1991
> Each RNN tries to solve the pretext task of predicting its next input, sending only unexpected inputs to the next RNN above. This greatly facilitates downstream supervised deep learning such as sequence classification. By 1993, the approach solved problems of depth 1000 (requiring 1000 subsequent computational stages/layers—the more such stages, the deeper the learning). A variant collapses the hierarchy into a single deep net. It uses a so-called conscious chunker RNN which attends to unexpected events that surprise a lower-level so-called subconscious automatiser RNN. The chunker learns to understand the surprising events by predicting them. The automatiser uses my neural knowledge distillation procedure of 1991 [UN0-UN2] to compress and absorb the formerly conscious insights and behaviours of the chunker, thus making them subconscious. The systems of 1991 allowed for much deeper learning than previous methods.

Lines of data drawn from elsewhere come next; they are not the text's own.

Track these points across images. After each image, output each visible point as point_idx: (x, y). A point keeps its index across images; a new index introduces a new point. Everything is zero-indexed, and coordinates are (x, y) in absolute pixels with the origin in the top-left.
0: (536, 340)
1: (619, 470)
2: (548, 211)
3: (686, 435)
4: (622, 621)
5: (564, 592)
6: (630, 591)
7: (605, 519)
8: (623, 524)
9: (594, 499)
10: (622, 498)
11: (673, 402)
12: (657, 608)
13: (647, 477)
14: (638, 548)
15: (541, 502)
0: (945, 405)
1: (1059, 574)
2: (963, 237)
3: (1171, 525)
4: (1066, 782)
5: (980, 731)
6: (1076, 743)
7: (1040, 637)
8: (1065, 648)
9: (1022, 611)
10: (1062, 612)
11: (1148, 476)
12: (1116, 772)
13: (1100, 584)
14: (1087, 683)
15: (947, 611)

https://people.idsia.ch/~juergen/very-deep-learning-1991.htm...
It's unfortunate that Schmidhuber has both made many seminal contributions to the field, but also engages in "retroactive flag planting" whereby he claims credit for any current successes that are remotely related to anything he has worked on, even if only in terms of hand-wavy problem approach rather than actually building upon his own work.
It's obvious that things like memory, on various timescales (incl. working), selective attention, surprise (i.e. prediction failure) as a learning/memorization signal are going to be part of any AGI solution, but the question is how do you combine and realize these functionalities into an actual cognitive architecture?
Schmidhuber (or in this case you, on his behalf!) effectively saying "I worked on that problem, years ago" is irrelevant. He also worked on LSTMs, which learned to memorize and forget, and the reference section of the "Titans" paper leads to many more recent attempts - different proposed architectures - addressing the same problems around (broadly speaking) learning how best to use working memory. Lots of people suggesting alternatives, but it would seem no compelling solution that has been published.
If it's one of the commercial frontier model labs that does discover the next piece of the architectural puzzle in moving beyond transformers towards AGI, I very much doubt they'll be in any hurry to publish it!